Business metrics monitoring

We track things like checkout completion, payment success, and inventory sync time. These often change before technical metrics and are an early sign that something isn’t behaving normally.

Custom monitors for domain-specific concerns

Payments, webhooks, and inventory have different failure patterns. We maintain monitors that match how each of these parts actually behaves instead of relying only on generic thresholds.

Capacity planning

We look at usage trends over weeks and months and scale before hitting limits, rather than reacting after services start failing.

After every incident, we check if anything was missing and update our signals by adding a monitor, a log field, or another trace. This helps us catch and fix repeating issues more easily next time.

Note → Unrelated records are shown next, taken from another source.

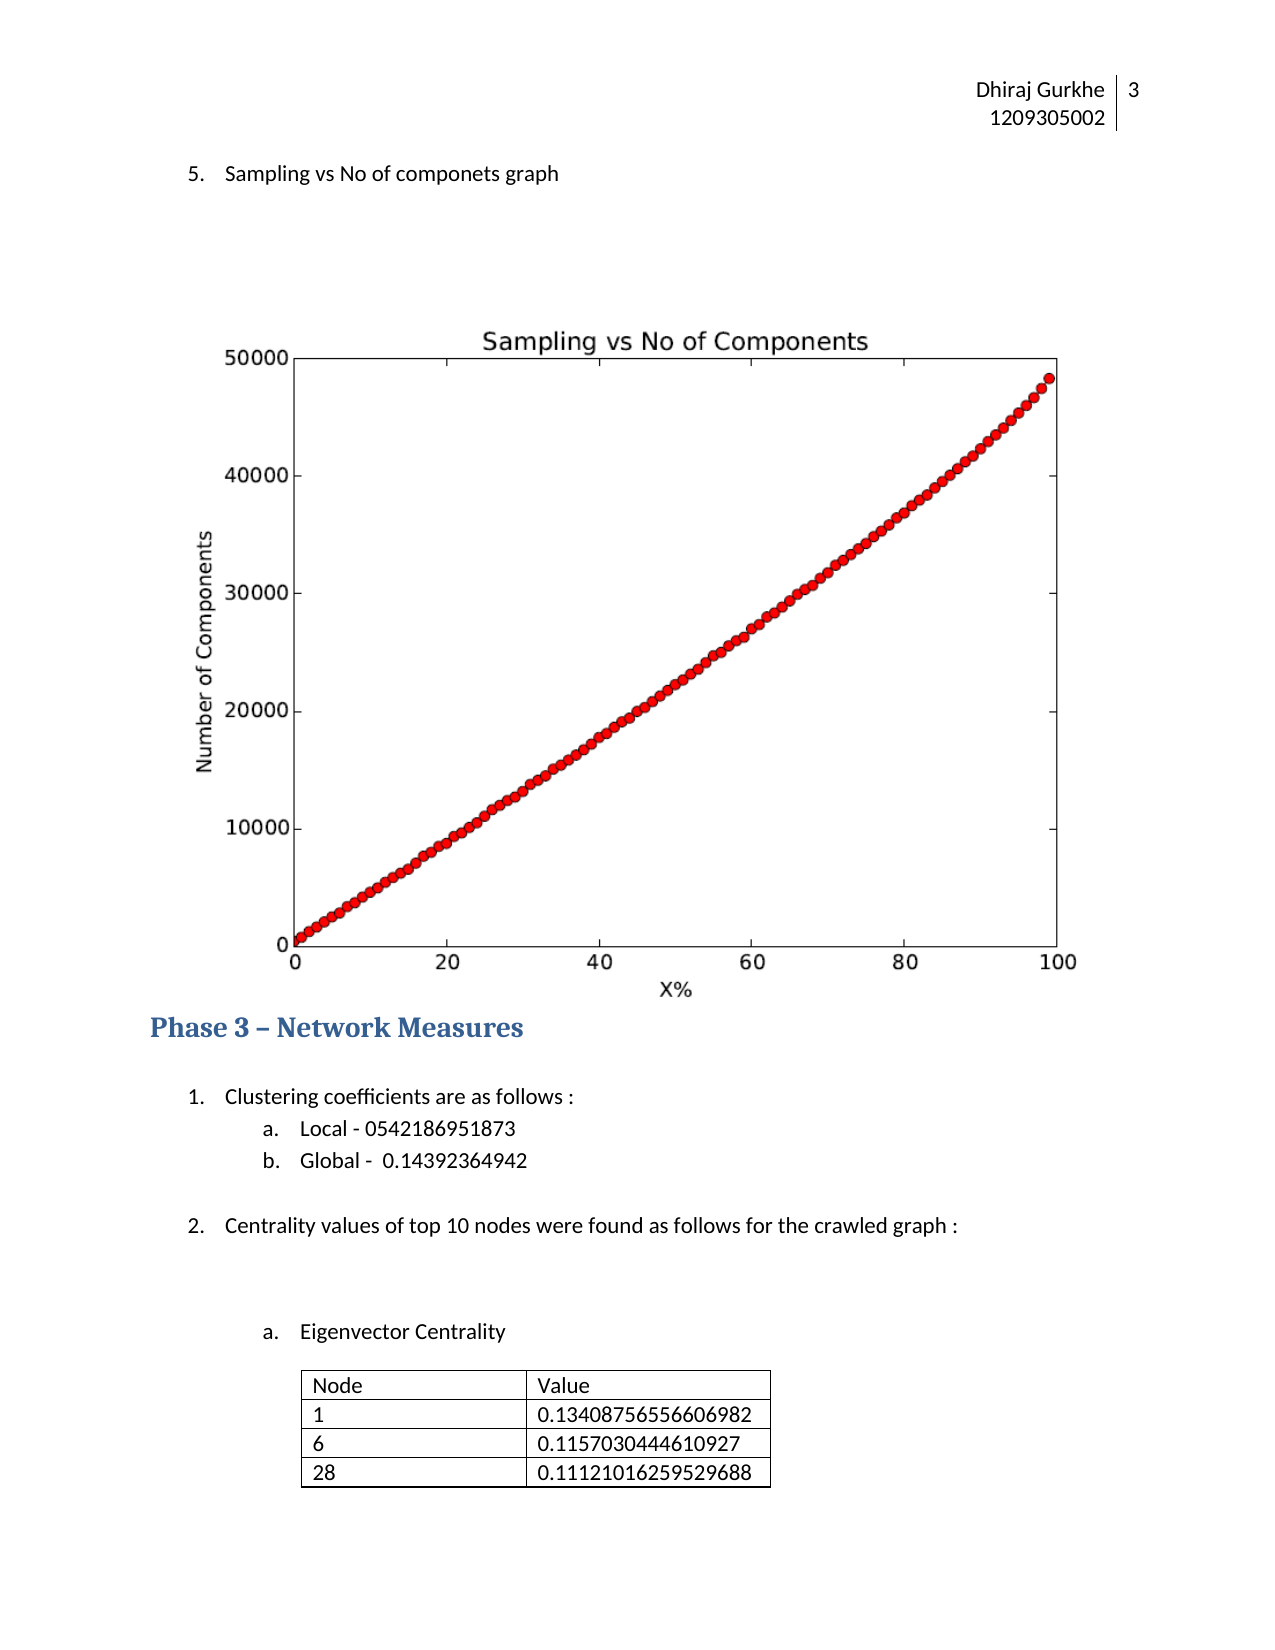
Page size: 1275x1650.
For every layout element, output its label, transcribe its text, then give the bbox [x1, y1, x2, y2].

table_cell 28 [302, 1458, 526, 1486]
table_header Node [302, 1371, 526, 1399]
list Sampling vs No of componets graph [187, 159, 1125, 187]
table_header Value [527, 1371, 770, 1399]
table_cell 1 [302, 1400, 526, 1428]
table_cell 0.1157030444610927 [527, 1429, 770, 1457]
table_cell 6 [302, 1429, 526, 1457]
table_cell 0.13408756556606982 [527, 1400, 770, 1428]
list Global - 0.14392364942 [262, 1147, 1125, 1175]
list Centrality values of top 10 nodes were found as follows for the crawled graph : [187, 1211, 1125, 1239]
list Local - 0542186951873 [262, 1114, 1125, 1142]
list Eigenvector Centrality [262, 1317, 1125, 1345]
list Phase 3 – Network Measures [150, 771, 1125, 1045]
list Clustering coefficients are as follows : [187, 1082, 1125, 1110]
table_cell 0.11121016259529688 [527, 1458, 770, 1486]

Other Prevention Practices

Monitoring is just one way we stay ahead of incidents.

Before Q4, we run load tests that simulate high traffic. This shows where queues build up, which endpoints slow down, and how autoscaling behaves, so we can fix bottlenecks ahead of time.

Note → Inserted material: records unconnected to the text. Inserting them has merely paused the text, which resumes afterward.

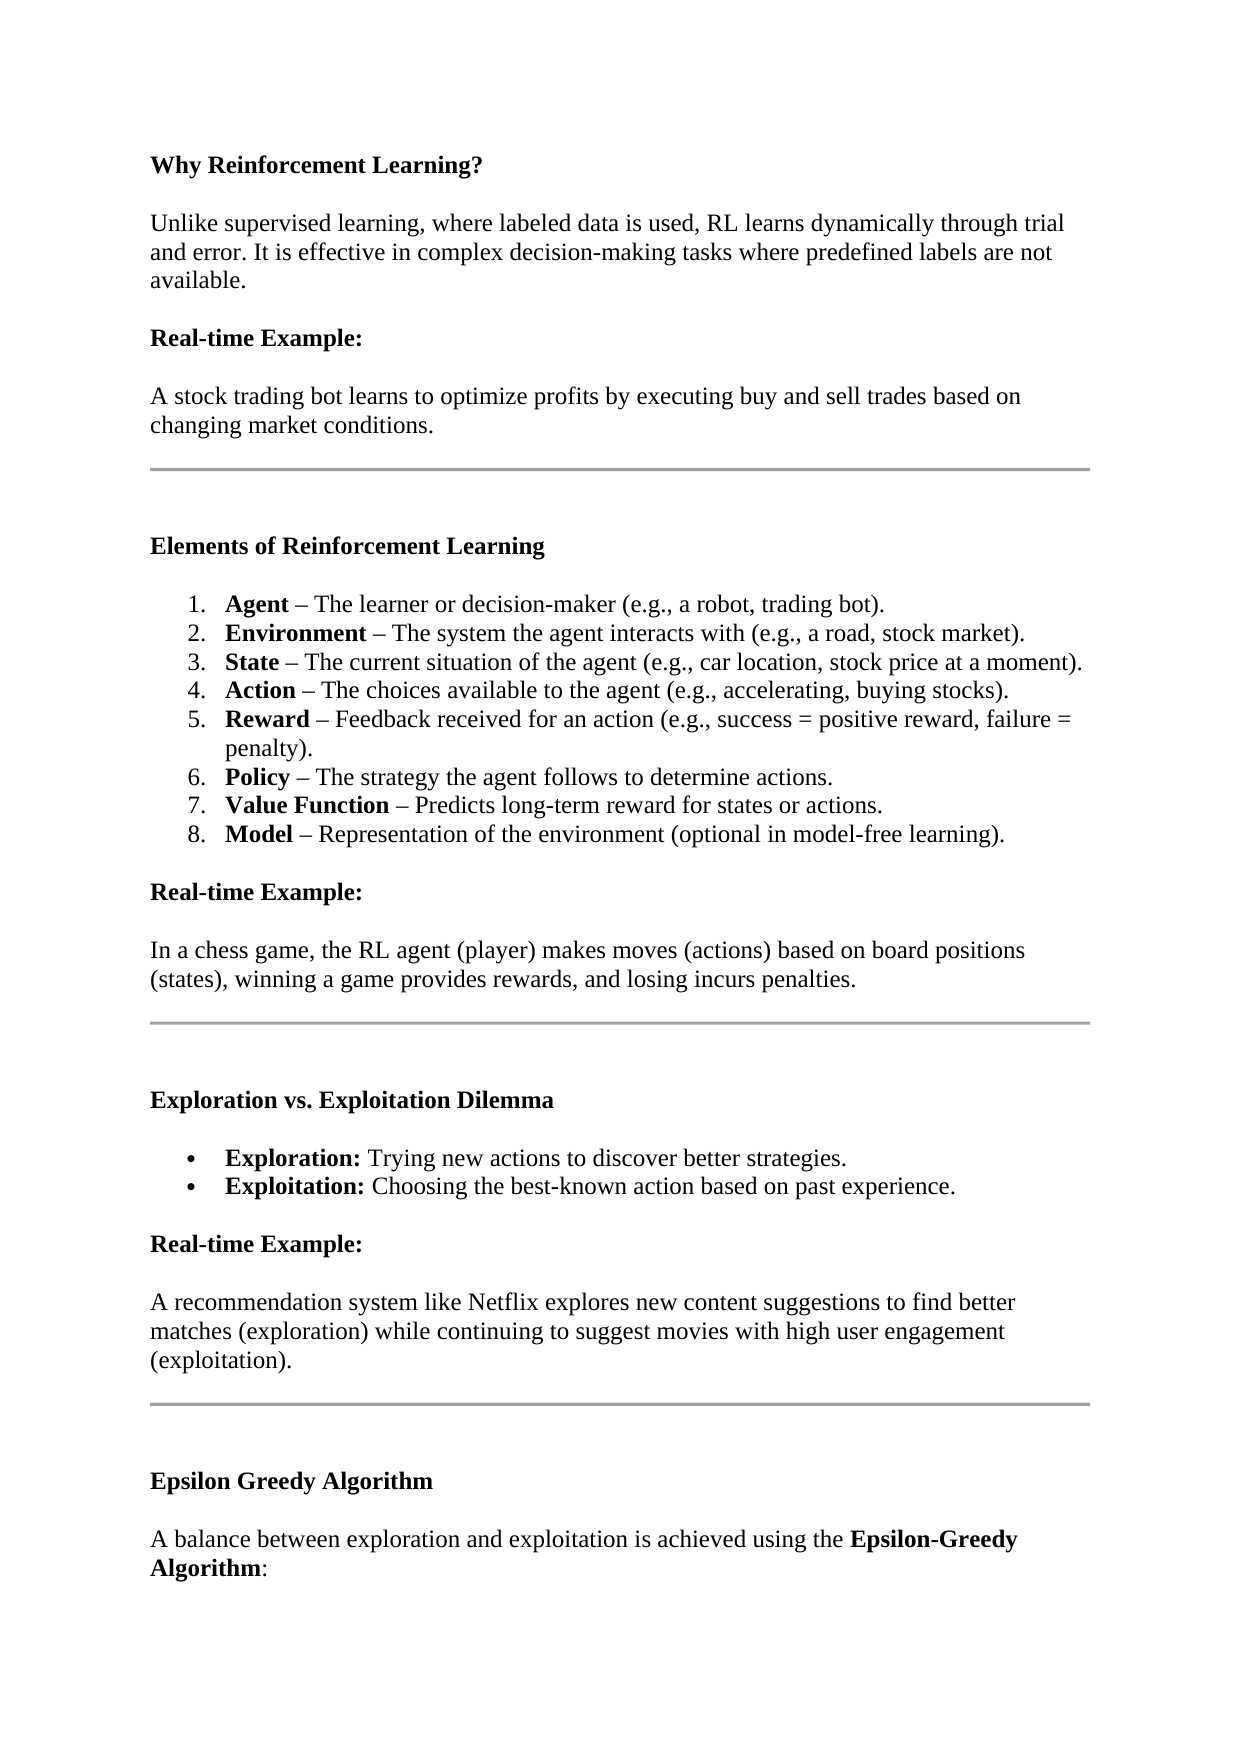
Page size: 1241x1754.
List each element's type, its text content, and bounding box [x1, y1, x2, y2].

list Environment – The system the agent interacts with (e.g., a road, stock market). [187, 618, 1090, 647]
list Exploitation: Choosing the best-known action based on past experience. [187, 1171, 1090, 1200]
text Real-time Example: [150, 877, 1090, 906]
text Elements of Reinforcement Learning [150, 531, 1090, 560]
list Policy – The strategy the agent follows to determine actions. [187, 762, 1090, 790]
list Reward – Feedback received for an action (e.g., success = positive reward, failure = penalty). [187, 704, 1090, 762]
text Epsilon Greedy Algorithm [150, 1466, 1090, 1495]
text A balance between exploration and exploitation is achieved using the Epsilon-Greedy Algorithm: [150, 1524, 1090, 1581]
text Why Reinforcement Learning? [150, 150, 1090, 179]
list State – The current situation of the agent (e.g., car location, stock price at a moment). [187, 647, 1090, 675]
text Unlike supervised learning, where labeled data is used, RL learns dynamically through trial and error. It is effective in complex decision-making tasks where predefined labels are not available. [150, 208, 1090, 294]
text Real-time Example: [150, 1229, 1090, 1258]
list Model – Representation of the environment (optional in model-free learning). [187, 819, 1090, 848]
text In a chess game, the RL agent (player) makes moves (actions) based on board positions (states), winning a game provides rewards, and losing incurs penalties. [150, 935, 1090, 992]
text Real-time Example: [150, 323, 1090, 352]
list Agent – The learner or decision-maker (e.g., a robot, trading bot). [187, 589, 1090, 618]
list Exploration: Trying new actions to discover better strategies. [187, 1143, 1090, 1171]
list Action – The choices available to the agent (e.g., accelerating, buying stocks). [187, 675, 1090, 704]
text A recommendation system like Netflix explores new content suggestions to find better matches (exploration) while continuing to suggest movies with high user engagement (exploitation). [150, 1287, 1090, 1373]
list Value Function – Predicts long-term reward for states or actions. [187, 790, 1090, 819]
text A stock trading bot learns to optimize profits by executing buy and sell trades based on changing market conditions. [150, 381, 1090, 439]
text Exploration vs. Exploitation Dilemma [150, 1085, 1090, 1113]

To avoid doing the same work over and over, we keep short runbooks for common issues. When a familiar problem comes up, the on-call person doesn’t have to start from scratch or guess what to do next.

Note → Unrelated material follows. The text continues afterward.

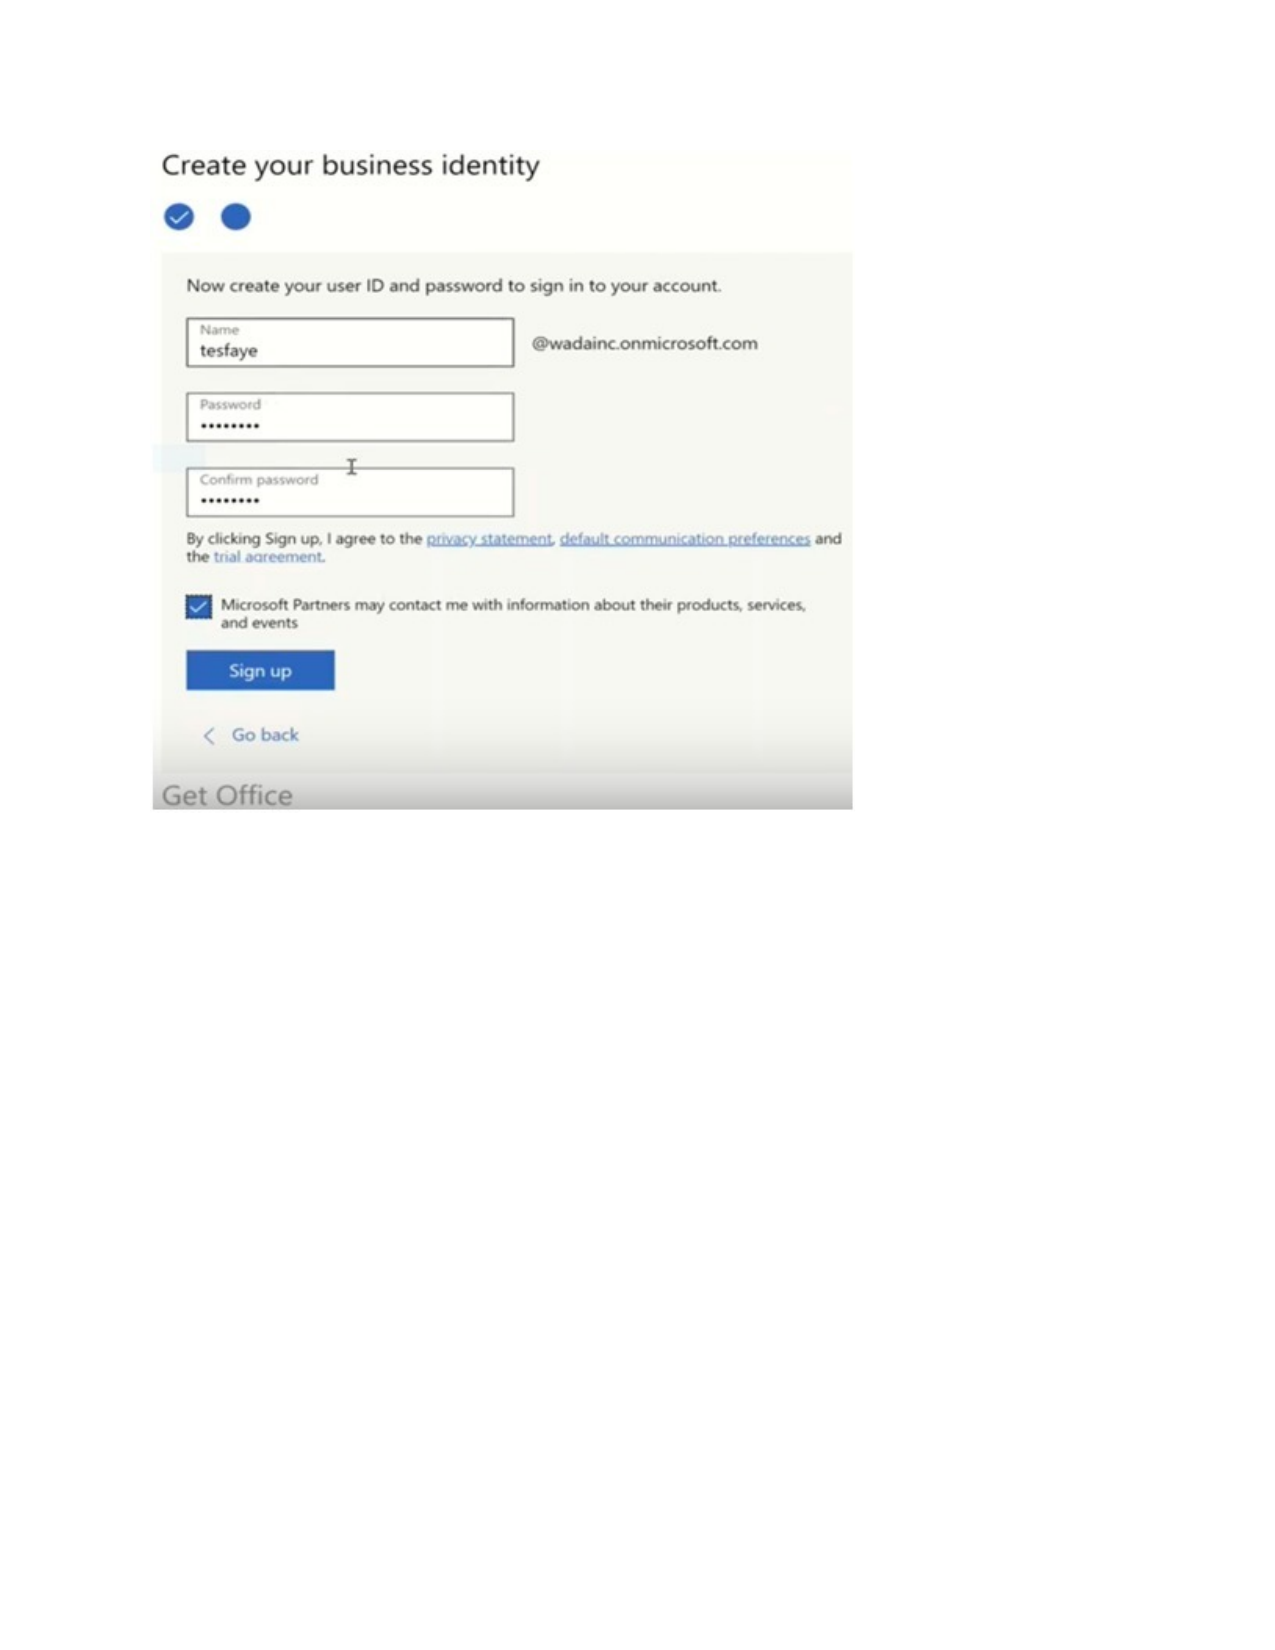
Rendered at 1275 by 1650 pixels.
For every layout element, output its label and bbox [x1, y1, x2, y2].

picture [150, 150, 856, 813]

From time to time, we run a simulated incident to make sure our process still works. This helps us find missing dashboards, unclear ownership, or outdated steps before a real outage reveals them.

Retrospectives always lead to follow-up tasks. We add these to our regular backlog and track them like any other work, so fixes don’t get lost after the incident is over.

Learning Through Blameless Retrospectives

Some issues still make it through. When that happens, we look at what allowed it rather than who triggered it. The goal is to understand the conditions that made the failure possible.

John Allspaw, who helped popularize this approach at Etsy, described it as removing the fear that stops people from being honest about what happened. Without that, timelines get edited and useful details disappear.

We run retrospectives soon after an incident while the context is still fresh. They’re short and focused. The people who were involved walk through what they saw at the time—what alerts fired, what they expected to happen, and what information they didn’t have.

The discussion stays on the system, not the individual. We look at things like:

alerts that didn’t fire or fired too late
signals that were missing entirely
steps that weren’t documented anywhere
ownership that wasn’t clear
assumptions that made sense in the moment but turned out to be wrong

The output is a list of changes that would have made the incident easier to detect or avoid: new monitors, adjusted thresholds, updates to runbooks, additional logging or tracing, or changes to how something is deployed.

These tasks go into the regular backlog with owners and priority, not into a separate “to fix later” list. We track them until they’re done, which prevents the same problem from resurfacing a few months later.

Over time, this process makes incidents less repetitive and easier to manage. Instead of depending on someone’s memory, the system and documentation get better in lasting ways.

Conclusion

We didn’t start with all of this. In the early days, we fixed things as they broke, and that was enough for a small number of stores. As traffic grew, reacting stopped working, so we started putting prevention into our regular engineering work instead of treating it as something to do later.

The practices in this article are simple: watch for early signals, use safe releases, test realistically, and learn from the incidents that still happen. Doing these things regularly is what made our incidents less repetitive and easier to handle.

This is ongoing work. We keep updating monitors based on what we learn, improving documentation, and closing the gaps that surface during real incidents. As more merchants rely on Saleor during peak traffic, this approach scales better than depending on fast reaction or individual heroics.

Q4 will always be a busy and stressful time for commerce. Our goal isn’t to get rid of every failure, but to make them smaller, less frequent, and easier to recover from. We also want to keep improving the system so the same problems don’t return.